I've been experimenting with Phaze A for a year now using Nvidia A100 cloud GPUs and have tried a few common and 1 not so common setup and wanted to share some of my notes on how different model architectures effect results.
split fc layer, gblock enabled (not split), shared decoders:
This is probably the most popular setup and is the best choice if your A data has a lot of poses / angles that your B data lacks. The shared decoder is really good at filling in the blanks, however there tends to be a fair amount of identity bleed.
shared fc layer, gblock enabled (not split), split decoder:
This has produced the worst results and in my experience has been the only setup to cause discoloration in the forehead when the hairlines differ.
split fc layer, gblock enabled (not split), split decoder:
This is the least common setup but my personal favorite when you have a good amount of B data. This setup results in strikingly accurate detail and is the closest thing to actually swapping the face with 0 identity bleed. The downside to this setup is when you don't have enough B data to fill in the blanks. The model does some frightening things when it only has the G-block (a GAN) to fill in the blanks.

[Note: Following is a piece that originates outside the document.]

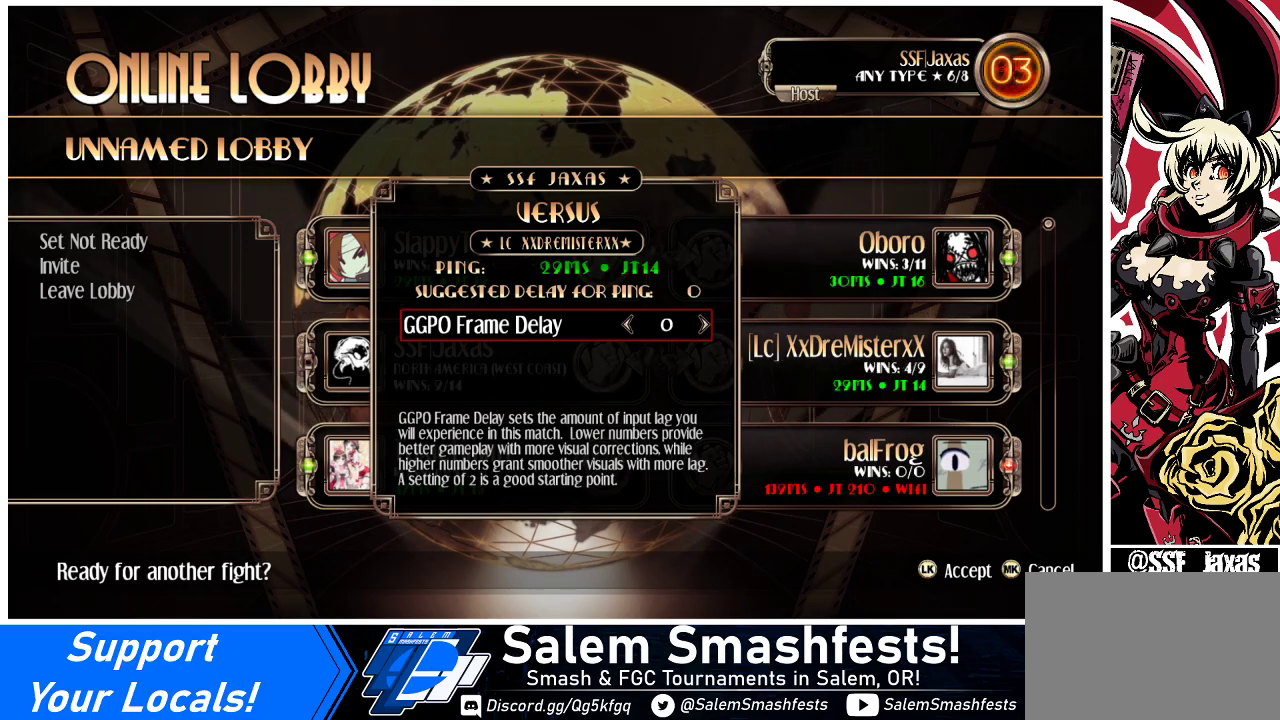
{"buttons": [], "events": [[33, "SQUARE", "up"]]}
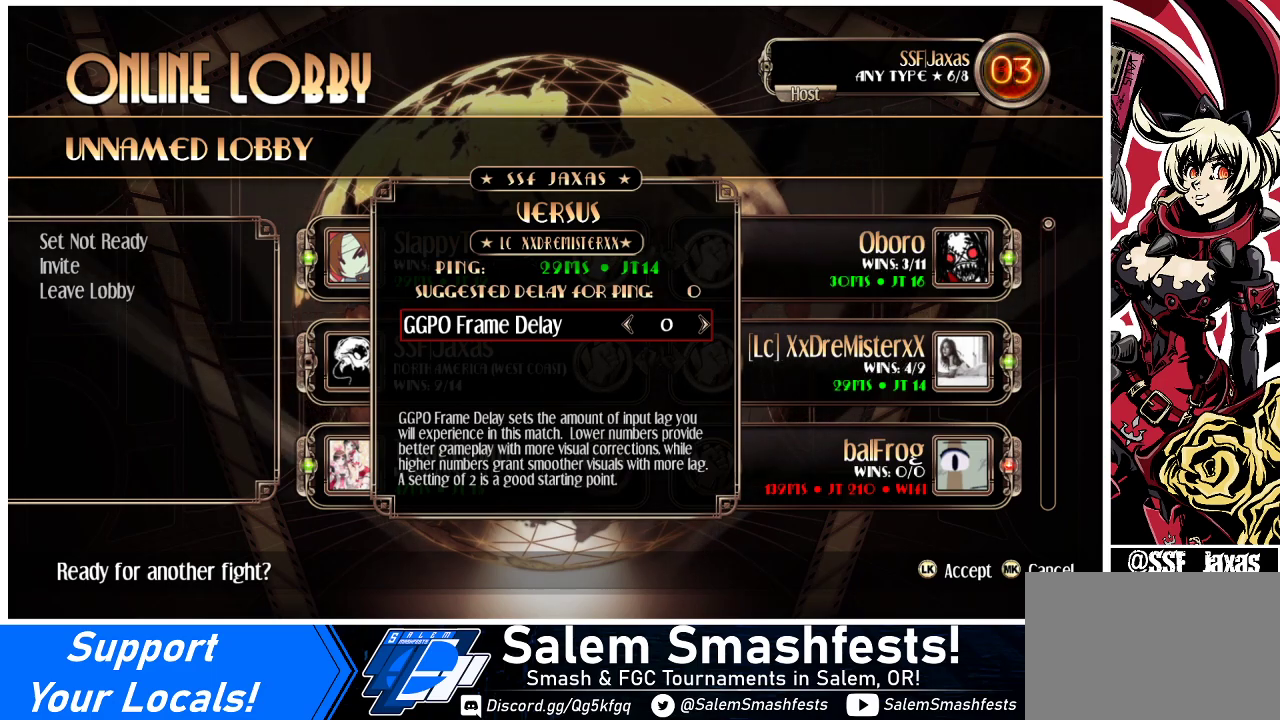
{"buttons": ["SQUARE"], "events": [[100, "SQUARE", "down"], [233, "SQUARE", "up"], [400, "SQUARE", "down"], [467, "SQUARE", "up"], [500, "SQUARE", "down"]]}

I did a few experiments with a split g-block but I didn't really notice any significant improvement or degradation either way...
A few notes on what I've found to be ideal settings: :
Encoder: Efficientnet2_L has been amazing and I've noticed a huge improvement over v1. I usually try to match the scale with the output.
Bottleneck: Always go with Dense, I've tried both poolings and they result in streaks of color and poor detail. Using the 512 size has never let me down.
fc layer: overcranking this can do more harm than good. With autoencoder models, you generally don't want this to be more detailed than the encoder feeding it. I've noticed better results with a dimension of 8 and 1280 nodes than with a dimension of 12 or 16. On that note, making this deeper (increasing the depth over 1), is unnecessary, a waste of VRAM and, at least in my experience, did nothing to improve the results and may have made them worse.
fc_dropout: I hardly ever use this but the 1 time I did, it surprisingly sped up training massively (which seems counterintuitive).
Upsamplers: Since I was doing most of the training on a powerful GPU, I used subpixel for both upsamplers. I would say 512 is probably a decent amount of filters. I had this at 1280 but eventually dropped it to 512 and didn't notice any degradation in results.
Decoders: Allocating more VRAM to these parameters will give you the most bang for your buck in terms of detail in the results. I noticed a huge increase in detail and quality by increasing both first and final amount of filters. If you run into VRAM issues, adjusting the slope of the filter curve (making it steeper) can save you Vram. Adding an additional residual block (or 2) also made a huge difference. I go with kernal size of 3 but have also used the default of 5 a few times and it's hard to say if it made much of a positive difference because other parameters were also changed.
Loss functions: :
As it says in the Training Guide, the choice you make here will have an outsized impact on your entire model. I've tried the all and a combination of MS_SSIM and MAE (L1) at 100% have produced the best results. The weird quirk with MS_SSIM is whenever I've tried to start a model using it, my model crashes (which I honestly can't explain. So I usually start with SSIM then swap it out for MS_SSIM after 1k iterations. I also add a 3rd loss function, ffl at either 25% or 50% and I think it has made a positive impact. I've tried the lpips as tertiary losses and it completely ruined everything with the moire pattern described in the settings. I get that in theory using one of those as a supplimentary loss is supposed to help but I have no idea of how much weight to give it.
Mixed Precission: :
Last but not least, Mixed Precision. You love it and you hate it. It does make a huge difference in training speed and VRAM but is the frequent culprit of NaNs. I did some research on Nvidia's website regarding this and I found the holy grail of hidden information that has cured me of the downside to using it. It all comes down to the Epsilon. Nvidia recommends increasing your epsilon by 1e-3 when training with Mixed Precision. So instead of the default 1e-07, I use 1e-04 and this has made the world of difference with 0 downside in terms of the models ability to learn and most importantly no more NaNs.
These are just a few things I've noticed after experimenting a bit through trial and error and these findings are by no means scientific and would never pass a peer review
I usually train until loss convergence and to around 600k - 800k iterations with a batch size of 8 and learning rate of 3e-05.